Пожав плечами, она попросила Денизу показать ей какие-нибудь свои работы, но та вдруг засмущалась и попыталась сменить тему. Ги сказал с усмешкой:
— Она может рисовать только один предмет и не хочет, чтобы его кто-то увидел. Это тот самый тип, который привлекает и тебя тоже. — Он злобно взглянул на Джулию. — Думаю, его уверенное мрачное лицо станет этой осенью хорошо известно всем посетителям парижских салонов.
— Скотина! — взвизгнула Дениза и запустила в него диванной подушкой.
Ги, смеясь, выбежал из студии, а его сестра застенчиво посмотрела на Джулию.
— Естественно, я не могу изображать Камарг без его gardien, — сказала она.

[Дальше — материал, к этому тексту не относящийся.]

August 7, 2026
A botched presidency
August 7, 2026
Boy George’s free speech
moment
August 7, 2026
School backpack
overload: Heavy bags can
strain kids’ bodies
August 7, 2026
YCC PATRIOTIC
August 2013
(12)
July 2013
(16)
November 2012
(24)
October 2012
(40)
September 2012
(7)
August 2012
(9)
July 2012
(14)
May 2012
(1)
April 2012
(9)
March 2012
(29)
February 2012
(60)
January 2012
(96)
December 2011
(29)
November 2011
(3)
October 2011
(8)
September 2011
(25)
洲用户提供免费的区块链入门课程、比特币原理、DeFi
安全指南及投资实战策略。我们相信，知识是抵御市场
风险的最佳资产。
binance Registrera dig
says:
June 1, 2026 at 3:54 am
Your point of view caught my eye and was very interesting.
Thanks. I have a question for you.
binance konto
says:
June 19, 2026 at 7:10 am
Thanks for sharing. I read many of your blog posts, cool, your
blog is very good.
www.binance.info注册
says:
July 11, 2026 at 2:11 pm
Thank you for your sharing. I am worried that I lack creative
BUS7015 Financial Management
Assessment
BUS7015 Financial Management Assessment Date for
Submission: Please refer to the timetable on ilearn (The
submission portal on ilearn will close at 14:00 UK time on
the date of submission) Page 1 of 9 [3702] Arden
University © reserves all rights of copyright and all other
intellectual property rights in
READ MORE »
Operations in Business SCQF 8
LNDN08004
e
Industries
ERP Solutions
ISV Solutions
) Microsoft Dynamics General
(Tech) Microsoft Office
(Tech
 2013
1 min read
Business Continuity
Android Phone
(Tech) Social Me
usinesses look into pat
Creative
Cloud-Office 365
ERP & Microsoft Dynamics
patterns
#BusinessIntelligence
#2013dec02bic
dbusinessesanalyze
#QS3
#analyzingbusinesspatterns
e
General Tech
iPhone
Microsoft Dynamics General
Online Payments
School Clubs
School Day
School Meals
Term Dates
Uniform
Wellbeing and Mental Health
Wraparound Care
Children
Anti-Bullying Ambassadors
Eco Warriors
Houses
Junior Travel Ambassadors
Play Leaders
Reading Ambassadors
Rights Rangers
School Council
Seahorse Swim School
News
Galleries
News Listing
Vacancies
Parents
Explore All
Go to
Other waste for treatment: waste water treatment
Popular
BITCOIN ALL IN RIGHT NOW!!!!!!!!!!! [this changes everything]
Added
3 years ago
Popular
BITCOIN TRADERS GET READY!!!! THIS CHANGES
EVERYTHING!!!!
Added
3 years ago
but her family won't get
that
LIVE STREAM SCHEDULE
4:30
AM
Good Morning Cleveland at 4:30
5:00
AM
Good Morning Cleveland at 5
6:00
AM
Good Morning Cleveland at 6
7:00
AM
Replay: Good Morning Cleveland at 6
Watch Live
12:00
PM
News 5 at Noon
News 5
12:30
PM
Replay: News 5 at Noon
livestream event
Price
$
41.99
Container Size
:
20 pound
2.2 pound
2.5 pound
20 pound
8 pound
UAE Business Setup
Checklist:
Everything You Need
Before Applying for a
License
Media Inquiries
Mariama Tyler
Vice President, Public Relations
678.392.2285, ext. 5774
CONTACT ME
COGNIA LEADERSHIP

— Разумеется, — улыбнулась Джулия.
Дениза оказалась более одаренным художником, чем ее брат. В ее работах были смысл и страсть, что удивило Джулию. Быки на ее картинах выглядели свирепыми глыбами из рогов и мускулов, лошади, как живые, были полны стремительного движения на фоне спокойной лагуны в сумерках. Как и ожидала Джулия, здесь было довольно много набросков с Армана, которым сама художница дала такие лаконичные названия, как «Gardien», «Пастух», «Равнина» и тому подобные. Но главного героя вполне можно было узнать.
— К счастью, я не думаю, что Арман когда-либо отправится в Париж, — сказала Дениза. — А если и приедет, то вряд ли пойдет на художественную выставку.
— Он не знает, что ты его рисовала?
— Нет. Он мне не позировал. Я сделала маленький набросок, когда он работал и не обращал на меня внимания. Кроме того, я сердцем помню каждую черточку его лица. — В ее глазах появилось хищное выражение. — Это… — она поставила на мольберт перед Джулией большое полотно, — я рисовала по памяти.
Картина, названная «Цыган», была превосходной. Арман был изображен в цыганском наряде, а его глаза казались такими живыми, что смущали Джулию. Это было нечто большее, чем просто портрет: в напряженной фигуре Дениза передала все нетерпение бродяги, вечного странника. Глаза под полосатой косынкой излучали вековую тоску расы изгнанников и намекали на затаенный огонь, тлеющий под этой спокойной внешностью.
— Ты знаешь, что его мать была испанской цыганкой? — спросила Дениза.
— Да, так он мне сам сказал, но не говорил, что из Испании.
— Он сказал тебе сам? — Голос Денизы был полон удивления и обиды. — Но он никогда никому об этом не говорил, даже при мне не упоминал этого. Хотя, конечно, дядя рассказал нам его историю, и вот доказательство. — Она указала на портрет. — Это настоящий Арман, Джулия, а испанцы — бессердечная нация. Арман может быть очень жестоким.